1262 Ausgleich mit Bayern; Passau sichert seine Unabhängigkeit und Eigenständigkeit und schafft mit dieser Verbindung ein Gegenwicht gegenüber Böhmen.
1256 "placitum generale" in der Ilzstadt (sogenanntes "Ilzstadtweistum"); Schaffung von Rechtsklarheit und Rechtseinheit innerhalb des Passauer Bistums
1265 Otto von Lonsdorf stirbt in Passau und wird im Stefansdom beigesetzt

Bewertung: Otto von Lonsdorf gehört zu den herausragendsten Passauer Bischoffsgestalten des Mittelalters.

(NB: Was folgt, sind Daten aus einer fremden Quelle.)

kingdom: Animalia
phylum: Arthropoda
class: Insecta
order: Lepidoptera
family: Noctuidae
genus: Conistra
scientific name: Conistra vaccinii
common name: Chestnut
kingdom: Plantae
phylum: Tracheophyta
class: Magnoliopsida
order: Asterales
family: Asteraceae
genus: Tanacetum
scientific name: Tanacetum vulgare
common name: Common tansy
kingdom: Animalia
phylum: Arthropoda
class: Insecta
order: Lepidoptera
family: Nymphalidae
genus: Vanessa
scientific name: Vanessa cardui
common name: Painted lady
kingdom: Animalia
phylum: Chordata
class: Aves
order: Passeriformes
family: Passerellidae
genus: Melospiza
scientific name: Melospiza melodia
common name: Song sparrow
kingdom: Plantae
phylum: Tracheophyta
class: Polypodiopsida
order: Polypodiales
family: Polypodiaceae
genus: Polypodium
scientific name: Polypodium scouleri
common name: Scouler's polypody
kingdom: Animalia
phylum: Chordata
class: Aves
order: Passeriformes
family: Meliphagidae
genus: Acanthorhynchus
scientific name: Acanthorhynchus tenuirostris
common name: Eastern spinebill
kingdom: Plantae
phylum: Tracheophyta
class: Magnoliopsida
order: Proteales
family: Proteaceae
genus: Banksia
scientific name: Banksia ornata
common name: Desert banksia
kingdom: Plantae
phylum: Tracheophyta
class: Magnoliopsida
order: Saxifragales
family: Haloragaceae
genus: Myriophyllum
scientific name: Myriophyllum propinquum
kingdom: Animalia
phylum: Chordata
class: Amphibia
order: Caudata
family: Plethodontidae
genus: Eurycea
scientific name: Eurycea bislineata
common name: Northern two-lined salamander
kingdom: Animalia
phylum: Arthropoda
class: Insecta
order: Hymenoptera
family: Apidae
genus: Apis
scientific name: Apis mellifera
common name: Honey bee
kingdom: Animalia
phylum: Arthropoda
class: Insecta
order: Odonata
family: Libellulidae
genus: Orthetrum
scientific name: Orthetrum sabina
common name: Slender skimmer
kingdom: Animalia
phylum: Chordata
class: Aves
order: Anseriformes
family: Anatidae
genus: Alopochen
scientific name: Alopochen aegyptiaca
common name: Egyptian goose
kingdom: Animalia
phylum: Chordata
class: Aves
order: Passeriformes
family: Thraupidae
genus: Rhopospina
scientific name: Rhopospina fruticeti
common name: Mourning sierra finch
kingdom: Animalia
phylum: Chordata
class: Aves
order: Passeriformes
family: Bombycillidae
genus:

In einer mit dem Niedergang der Staufer politisch schwierigen Zeit, baute er die Stellung Passaus weiter aus und versuchte bestehende Ansprüche zu sichern. Bekannt ist Otto von Lonsdorf vor allem aufgrund des "codex Lonsdorfianus" einer unter seiner Regie verfassten Sammlung von Urkunden über Rechte und Besitzstand des Passauer Bistums. Kirchenpolitisch versuchte er die um sich greifende Häresie im Bistum einzudämmen, jedoch ohne der Inquisition zu großen Spielraum zu geben.